Un fenómeno que desafía los pronósticos
La previsión de lluvias torrenciales en el Sáhara fue descrita por fuentes meteorológicas como una anomalía que dejaba a los modelos climáticos “locos”. La complejidad de las variables implicadas—desde corrientes oceánicas hasta patrones de viento—hace que cualquier proyección a largo plazo sea inherentemente incierta. Sin embargo, el episodio se produce en un contexto de calentamiento global que, según los modelos, debería intensificar la aridez en la región. La realidad, de momento, parece contradecir esa tendencia.

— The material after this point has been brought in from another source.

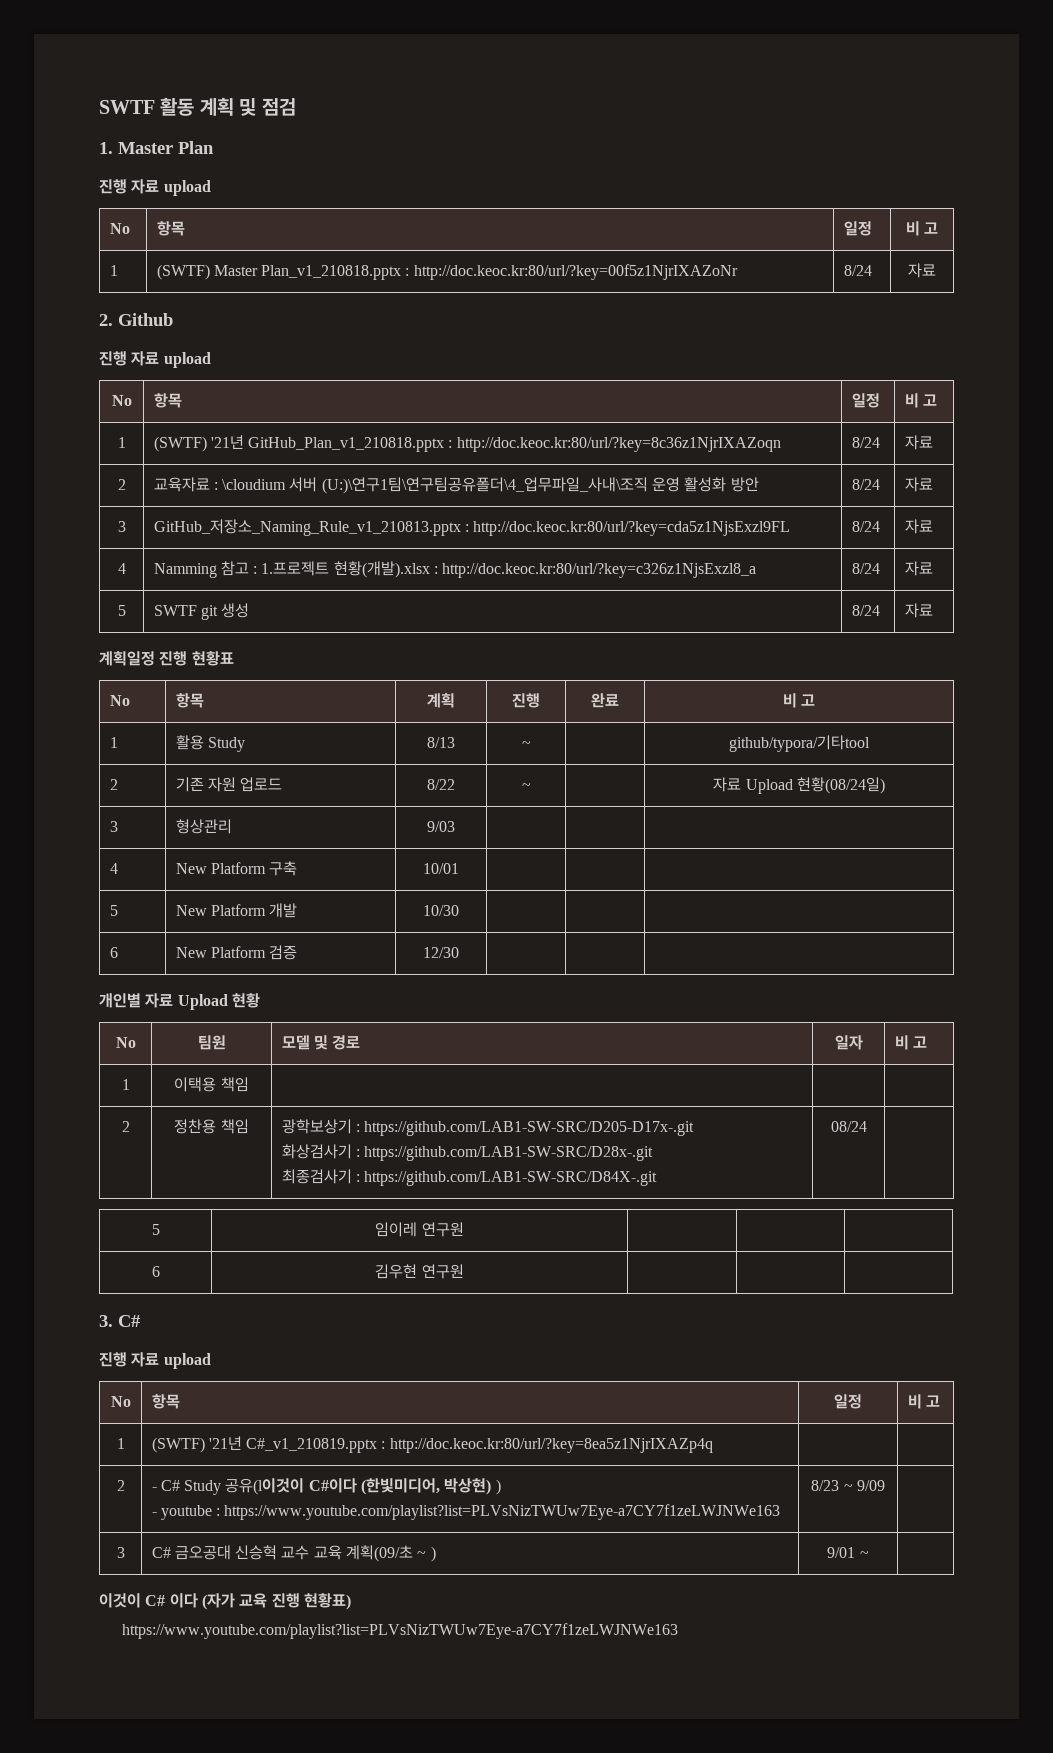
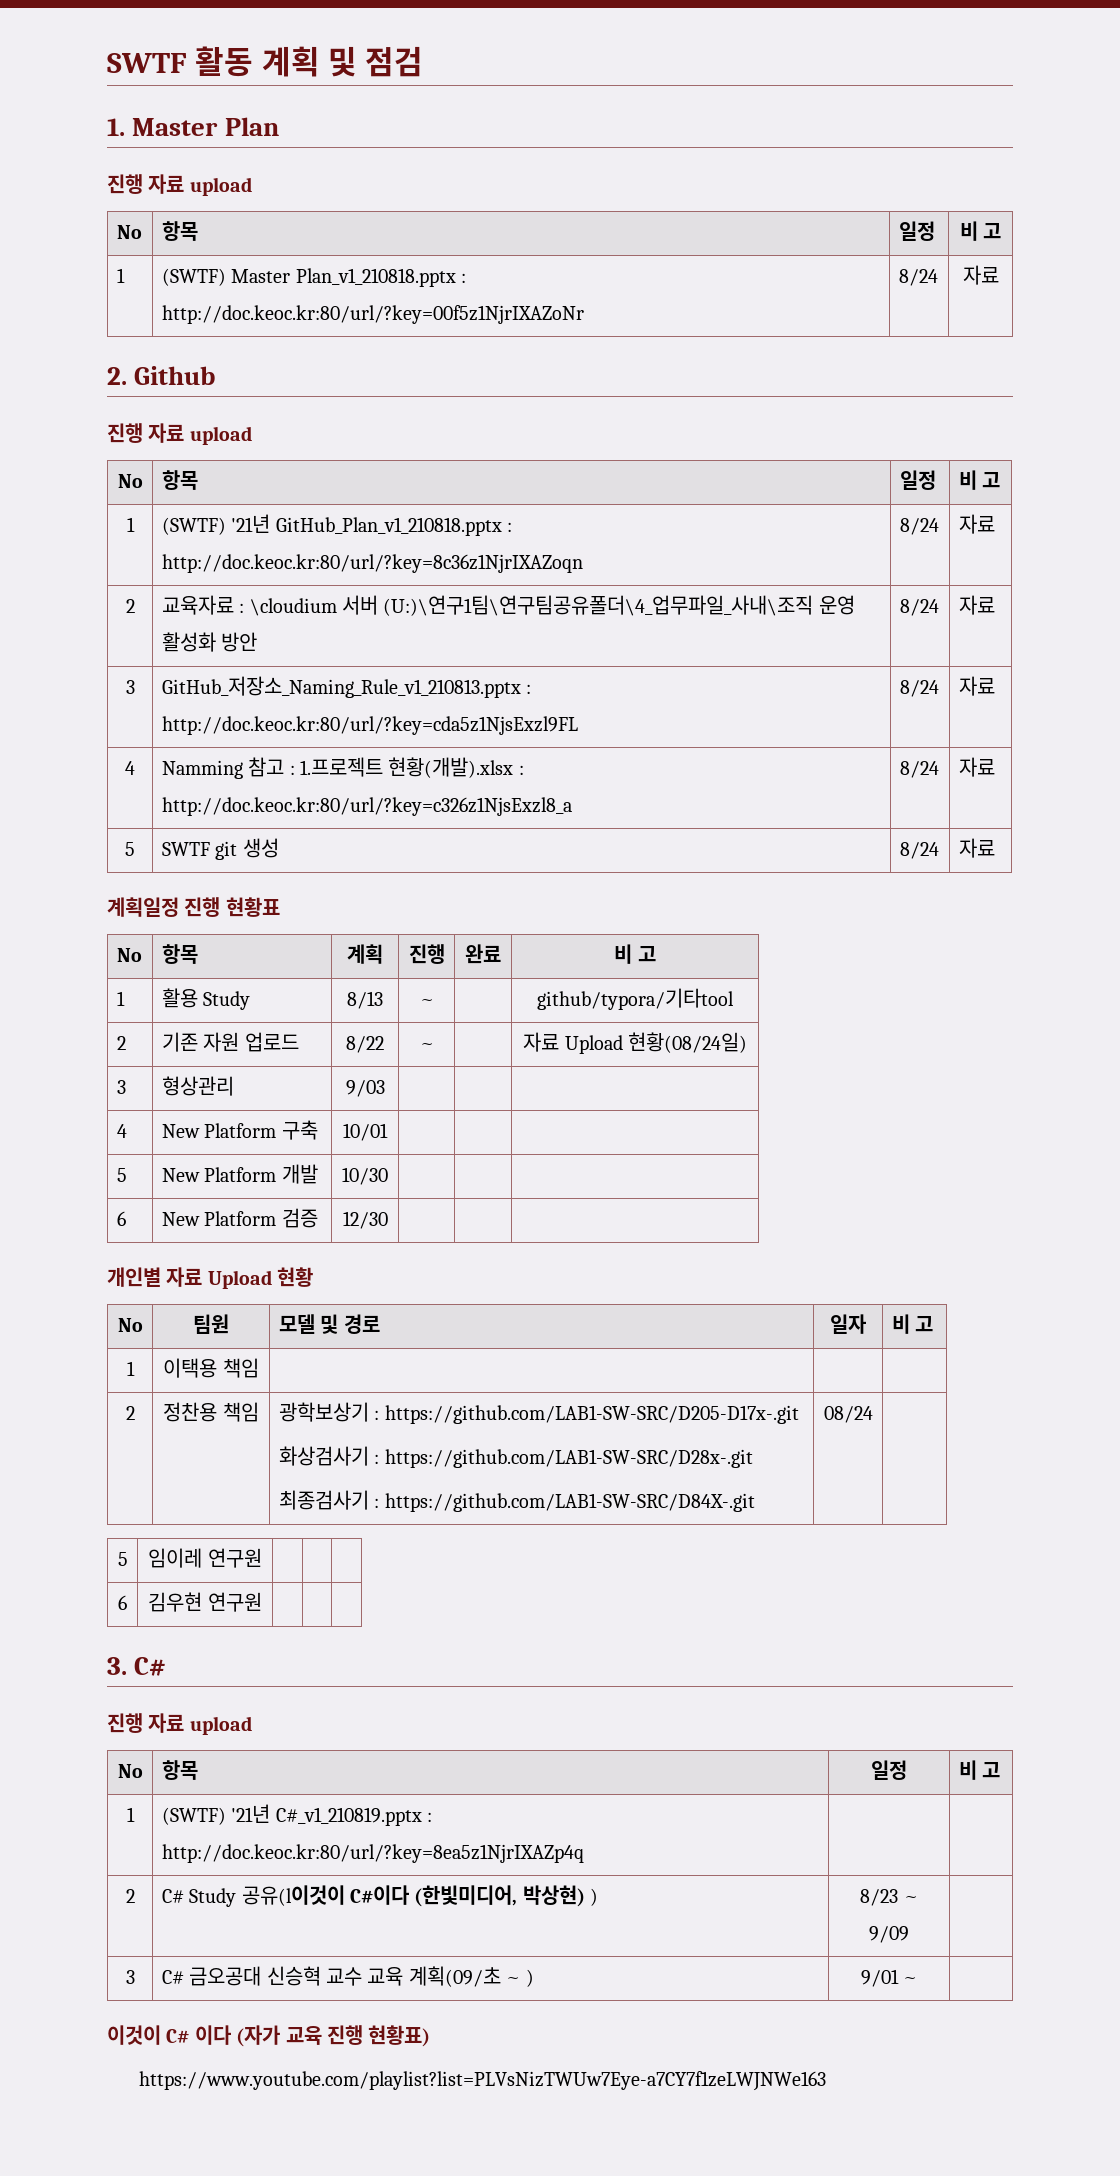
[151,1487,157,1491] - -> (135, 1896) none
[151,1504,781,1520] // - youtube : https://www.youtube.com/playlist?list=PLVsNizTWUw7Eye-a7CY7f1zeLWJNWe163 -> (599, 1897) none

Escepticismo y narrativa climática
Frente al relato dominante que vincula cada evento extremo con el CO₂, una corriente de análisis sostiene que este tipo de lluvias son parte de la variabilidad natural del clima. Se recuerda que el Sáhara ya fue un vergel hace miles de años, y que los cambios cíclicos son inherentes al planeta. La ironía no falta: mientras las políticas verdes avanzan con el argumento de que debemos sacrificar la economía occidental para reducir emisiones, la naturaleza se permite un pulso que contradice las predicciones más catastrofistas.
Implicaciones económicas
Aunque el evento es puntual, alimenta el debate sobre la rentabilidad de las energías renovables. La instalación masiva de placas solares en el fértil campo español—promovida por la agenda climática—se enfrenta a una paradoja: si el clima se vuelve más húmedo, la productividad agrícola podría aumentar, pero también la nubosidad reduciría el rendimiento solar. La pregunta que queda sobre la mesa es si la inversión multimillonaria en renovables responde a datos robustos o a una fe que, como los modelos, puede desmoronarse con el próximo diluvio.